+++ SOURCE DOCUMENT

Gunboards Forums banner
441 - 460 of 464 Posts

·
Registered
Joined
·
6 Posts
The yellow painting is someone's name followed by what looks like "113" possible a rack number. The name could be the person the rifle is issued, likely a militia member or high school/college kid attending military training. The top character is "Ying", the last name, the second and third characters are the first name, "Fengzhen". The name is more like a female name as both characters in the first name were normally in a girl's name. With very rare cases that a guy has a female name, very rare, but not impossible. No doubt there are females in militia unit, and among school kids received military training, but unlikely front line solider being female. Couldn't identify green paint characters.
That is so awesome! Thank you for the help! I love these pieces of history!
 

·
Registered
Joined
·
344 Posts
That is so awesome! Thank you for the help! I love these pieces of history!
By the way, the period of the yellow paint applied likely be in the 1960's. It's evident from the mixed of traditional and simplified Chinese characters in the name. As shown in the simplified vs traditional Chinese characters in the attached photo, the last name and the first character of the first name were in traditional Chinese characters, while the last character of the first name is in simplified Chinese character. The simplified characters were officially adopted in 1964. The mix of traditional and simplified Chinese characters might be during transitional phase or the simplified characters replaced traditional counterparts through phases.
3845006
 

·
Registered
Joined
·
6 Posts
By the way, the period of the yellow paint applied likely be in the 1960's. It's evident from the mixed of traditional and simplified Chinese characters in the name. As shown in the simplified vs traditional Chinese characters in the attached photo, the last name and the first character of the first name were in traditional Chinese characters, while the last character of the first name is in simplified Chinese character. The simplified characters were officially adopted in 1964. The mix of traditional and simplified Chinese characters might be during transitional phase or the simplified characters replaced traditional counterparts through phases. View attachment 3845006
Wow, I did not know they were still using these rifles after the Korean war. Learn something new every day. Thanks again, this is cool!

++++++
+++ ENTRIES PROVIDED

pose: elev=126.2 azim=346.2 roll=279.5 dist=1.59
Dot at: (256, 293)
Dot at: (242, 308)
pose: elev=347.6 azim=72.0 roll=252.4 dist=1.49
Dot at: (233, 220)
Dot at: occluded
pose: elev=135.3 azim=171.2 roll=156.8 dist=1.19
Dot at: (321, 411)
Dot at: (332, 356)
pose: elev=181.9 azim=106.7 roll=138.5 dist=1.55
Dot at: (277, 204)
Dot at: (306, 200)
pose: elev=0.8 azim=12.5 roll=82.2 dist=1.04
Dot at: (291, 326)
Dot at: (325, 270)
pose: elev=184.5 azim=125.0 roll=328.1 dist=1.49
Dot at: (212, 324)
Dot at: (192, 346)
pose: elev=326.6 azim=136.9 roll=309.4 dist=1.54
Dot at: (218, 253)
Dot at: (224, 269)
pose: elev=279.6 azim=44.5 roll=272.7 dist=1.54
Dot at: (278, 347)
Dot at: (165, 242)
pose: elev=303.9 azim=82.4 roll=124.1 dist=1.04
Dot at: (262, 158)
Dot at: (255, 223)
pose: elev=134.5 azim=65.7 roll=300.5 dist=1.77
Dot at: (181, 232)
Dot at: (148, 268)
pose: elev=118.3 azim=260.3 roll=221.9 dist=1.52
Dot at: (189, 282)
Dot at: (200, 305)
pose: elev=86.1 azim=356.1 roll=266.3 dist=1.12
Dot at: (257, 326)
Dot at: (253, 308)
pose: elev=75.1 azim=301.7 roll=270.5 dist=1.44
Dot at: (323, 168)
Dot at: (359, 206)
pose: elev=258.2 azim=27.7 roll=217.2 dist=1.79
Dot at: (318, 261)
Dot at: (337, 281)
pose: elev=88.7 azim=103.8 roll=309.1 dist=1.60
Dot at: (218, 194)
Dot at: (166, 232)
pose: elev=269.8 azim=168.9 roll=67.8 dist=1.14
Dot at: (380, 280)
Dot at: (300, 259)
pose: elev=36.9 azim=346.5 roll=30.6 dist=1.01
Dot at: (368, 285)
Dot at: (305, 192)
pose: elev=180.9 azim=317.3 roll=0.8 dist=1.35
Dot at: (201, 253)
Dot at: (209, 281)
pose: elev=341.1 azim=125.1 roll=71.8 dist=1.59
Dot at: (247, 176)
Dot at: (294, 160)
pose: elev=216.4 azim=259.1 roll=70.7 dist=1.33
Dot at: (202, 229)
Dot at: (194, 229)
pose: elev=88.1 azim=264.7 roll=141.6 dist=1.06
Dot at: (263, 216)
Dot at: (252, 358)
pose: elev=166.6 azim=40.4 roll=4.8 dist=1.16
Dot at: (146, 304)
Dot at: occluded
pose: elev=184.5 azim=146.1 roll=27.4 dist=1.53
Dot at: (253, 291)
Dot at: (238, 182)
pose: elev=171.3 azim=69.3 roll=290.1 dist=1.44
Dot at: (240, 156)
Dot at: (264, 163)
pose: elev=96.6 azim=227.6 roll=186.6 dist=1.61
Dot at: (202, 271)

++++++

# [TASKS TO COMPLETE]
1/ Please retype the stretch of the forum thread from "Gunboards Forums banner" through "green paint characters.".
2/ According to the forum thread, in what year were simplified Chinese characters officially adopted?
The items come from a separate source, not from the forum thread.

# [EXERCISE RESULTS]
1/
Gunboards Forums banner
441 - 460 of 464 Posts

·
Registered
Joined
·
6 Posts
The yellow painting is someone's name followed by what looks like "113" possible a rack number. The name could be the person the rifle is issued, likely a militia member or high school/college kid attending military training. The top character is "Ying", the last name, the second and third characters are the first name, "Fengzhen". The name is more like a female name as both characters in the first name were normally in a girl's name. With very rare cases that a guy has a female name, very rare, but not impossible. No doubt there are females in militia unit, and among school kids received military training, but unlikely front line solider being female. Couldn't identify green paint characters.

2/ 1964